Publication

  • Cedric Price Works, 1952–2003: A Forward-Minded Retrospective
    Samantha Hardingham
    Author
    Canadian Centre for Architecture and Architectural Association, 2017
  • GRANTEE
    Samantha Hardingham
    GRANT YEAR
    2012

Cedric Price, London Zoo Aviary, Regent's Park, London, England, perspective drawing (gelatin silver print), 1961 or after, 12.6 x 20.8 cm. Courtesy of Cedric Price Fonds, Canadian Centre for Architecture, Montréal.

Cedric Price Works, 1952–2003: A Forward-Minded Retrospective brings together for the first time a definitive anthology of all of the buildings and projects of British architect Cedric Price (1934–2003). Arranged in chronological order, fully illustrated and annotated, and accompanied by a separate volume of collected writings, lectures, and articles, these books aim to assert the significance of Price's ideas in the context of twentieth-century architectural activity. Price's first major commission—the New Aviary at London Zoo (1964)—owed much to his friendship with R. Buckminster Fuller. But he is perhaps more renowned for his unrealized works: Fun Palace (1960), a masterpiece in collaboration; Potteries Thinkbelt (1964), a radical approach to integrating higher education with industry; and Generator (1974), "the world's first intelligent building"—all ground-breaking in their thinking about the social, political, and cultural preoccupations of the postwar years.
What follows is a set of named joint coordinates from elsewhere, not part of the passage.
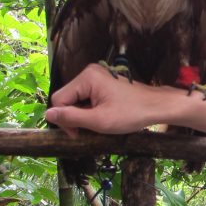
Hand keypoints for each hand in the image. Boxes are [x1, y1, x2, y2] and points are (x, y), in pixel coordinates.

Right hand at [45, 63, 168, 134]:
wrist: (157, 107)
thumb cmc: (132, 113)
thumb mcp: (99, 120)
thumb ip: (72, 117)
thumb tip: (47, 114)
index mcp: (87, 77)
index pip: (59, 99)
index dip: (64, 119)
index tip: (78, 133)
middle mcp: (89, 72)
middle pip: (67, 98)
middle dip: (74, 117)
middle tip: (89, 131)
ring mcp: (97, 77)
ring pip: (77, 100)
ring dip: (83, 115)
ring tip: (99, 123)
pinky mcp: (103, 83)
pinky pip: (87, 98)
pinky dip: (91, 110)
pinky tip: (103, 117)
Samantha Hardingham is an architectural author and researcher. She studied at the Architectural Association from 1987–93 before opening the critically-acclaimed Crowbar Coffee, a number of small regenerative venues in London (1993–2000). She has completed several guides to contemporary architecture, mostly notably London: A Guide to Recent Architecture (ellipsis/Batsford/Chrysalis, 1993), and two books on the work of British architect Cedric Price (1934–2003): Cedric Price Opera (Academy Wiley, 2003) and Cedric Price Retriever (InIVa, 2007). A series of ongoing projects, done in collaboration with David Greene of Archigram, include L.A.W.u.N. Project #19 & #20, a book and accompanying exhibition (Architectural Association, 2008), respectively. Hardingham was senior research fellow at the University of Westminster (2003–08) and visiting scholar at the Canadian Centre for Architecture, Montreal (2009), where she undertook further research on the work of Cedric Price. She has been a studio tutor at the Architectural Association since 2006.